(Dataset entries)

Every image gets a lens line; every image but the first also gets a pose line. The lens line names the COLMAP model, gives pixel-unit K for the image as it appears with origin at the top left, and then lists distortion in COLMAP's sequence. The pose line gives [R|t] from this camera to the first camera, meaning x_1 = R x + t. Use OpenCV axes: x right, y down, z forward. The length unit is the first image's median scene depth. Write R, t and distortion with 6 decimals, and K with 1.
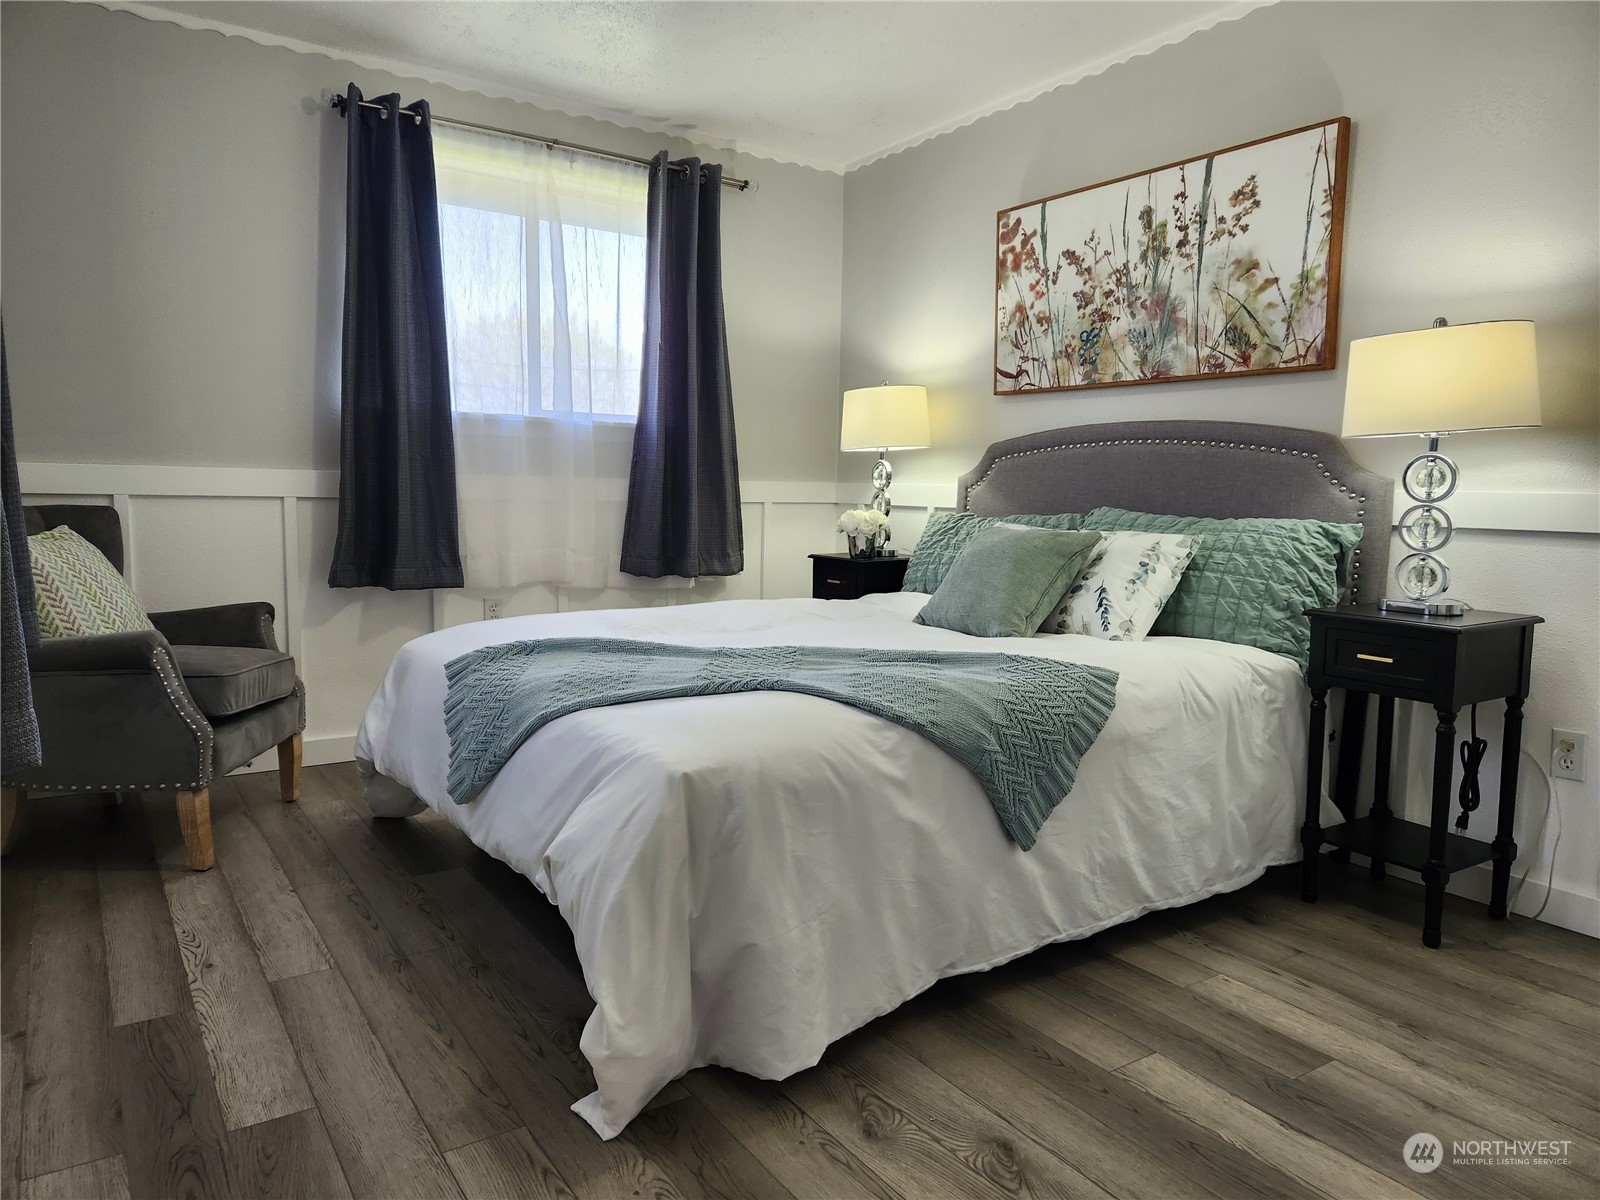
lens RADIAL K [[1075.2, 0, 803.5], [0, 1075.2, 605.0], [0, 0, 1]] dist [0.051862, -0.030708]
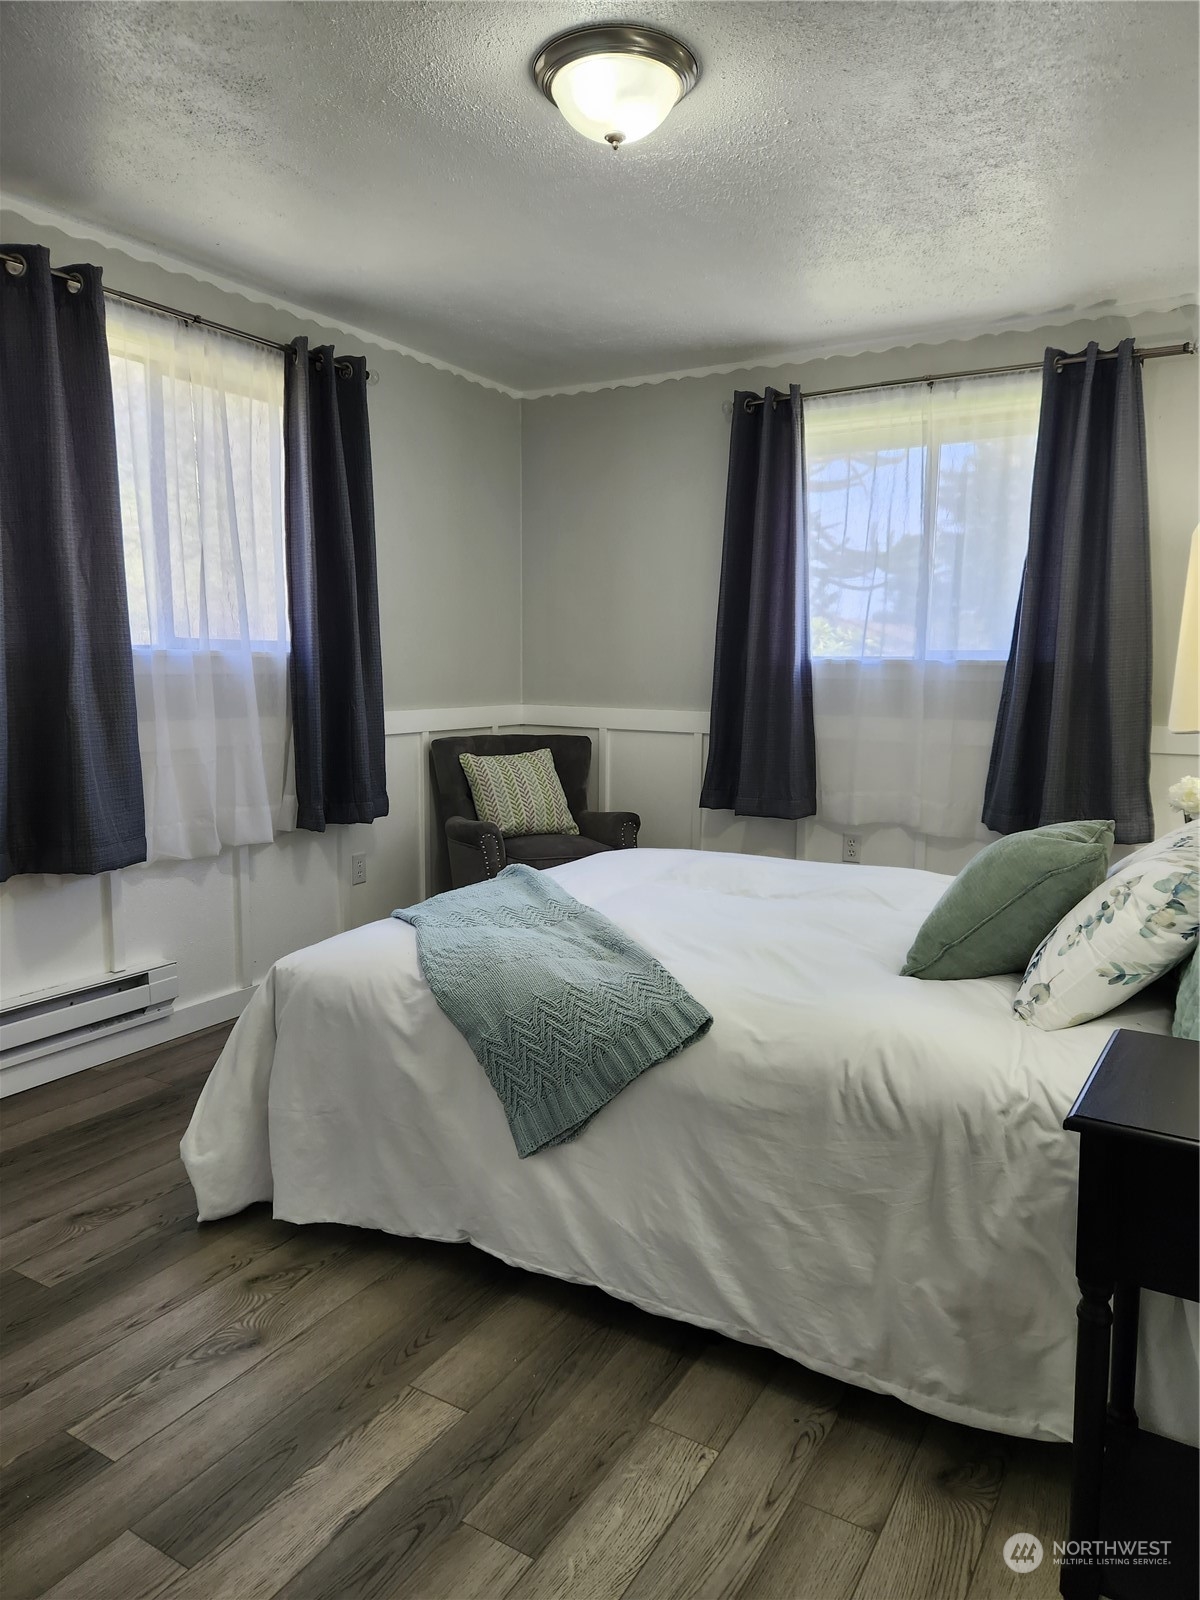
lens RADIAL K [[1075.2, 0, 593.9], [0, 1075.2, 804.5], [0, 0, 1]] dist [0.051862, -0.030708]
pose [[0.423170, 0.104645, -0.899987, 0.939478], [-0.101966, 0.992498, 0.067458, -0.135897], [0.900295, 0.063221, 0.430665, 0.556558]]
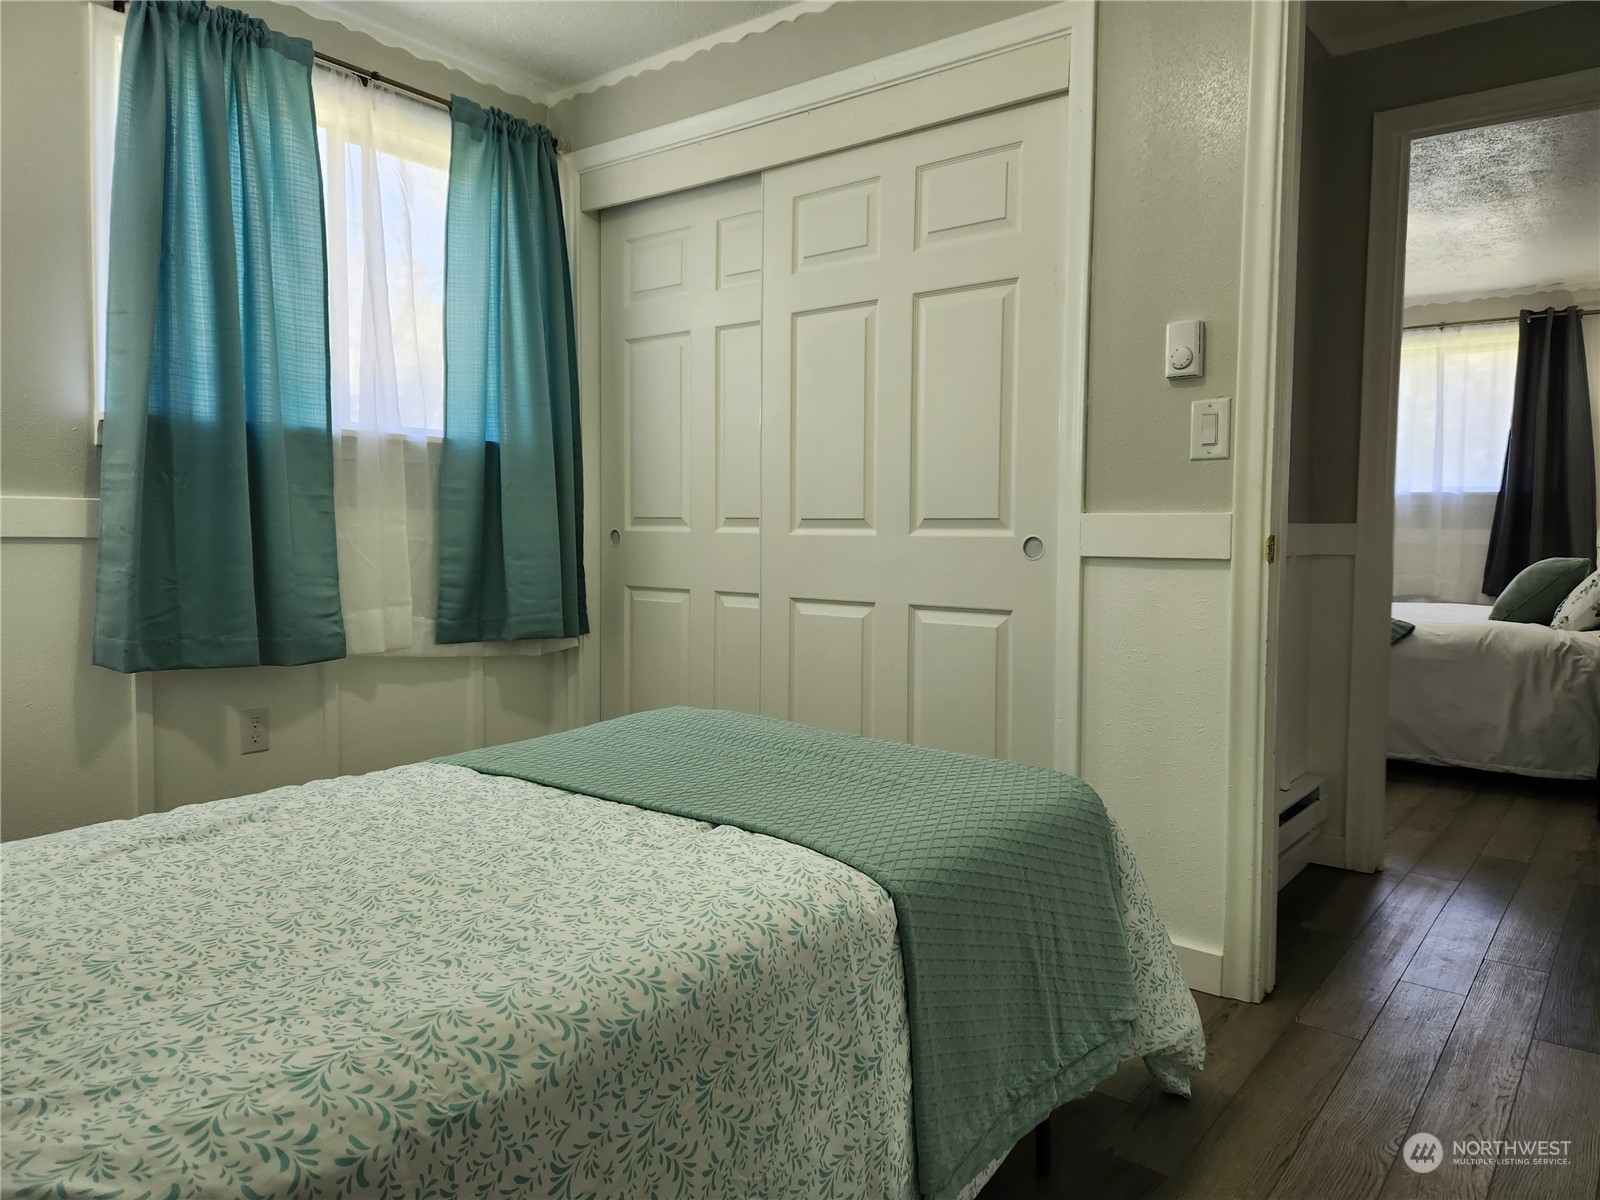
lens RADIAL K [[1075.2, 0, 808.8], [0, 1075.2, 588.3], [0, 0, 1]] dist [0.051862, -0.030708]
pose [[0.303289, 0.036614, -0.952195, 1.760238], [-0.108024, 0.994141, 0.003820, 0.103366], [0.946756, 0.101702, 0.305467, -0.592899]]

(End Dataset entries)

• What you will do: Except for the pictures, give all the material above again verbatim.

• Solution to this task:
Every image gets a lens line; every image but the first also gets a pose line. The lens line names the COLMAP model, gives pixel-unit K for the image as it appears with origin at the top left, and then lists distortion in COLMAP's sequence. The pose line gives [R|t] from this camera to the first camera, meaning x_1 = R x + t. Use OpenCV axes: x right, y down, z forward. The length unit is the first image's median scene depth. Write R, t and distortion with 6 decimals, and K with 1.
lens RADIAL K [[1075.2, 0, 803.5], [0, 1075.2, 605.0], [0, 0, 1]] dist [0.051862, -0.030708]
lens RADIAL K [[1075.2, 0, 593.9], [0, 1075.2, 804.5], [0, 0, 1]] dist [0.051862, -0.030708]
pose [[0.423170, 0.104645, -0.899987, 0.939478], [-0.101966, 0.992498, 0.067458, -0.135897], [0.900295, 0.063221, 0.430665, 0.556558]]
lens RADIAL K [[1075.2, 0, 808.8], [0, 1075.2, 588.3], [0, 0, 1]] dist [0.051862, -0.030708]
pose [[0.303289, 0.036614, -0.952195, 1.760238], [-0.108024, 0.994141, 0.003820, 0.103366], [0.946756, 0.101702, 0.305467, -0.592899]]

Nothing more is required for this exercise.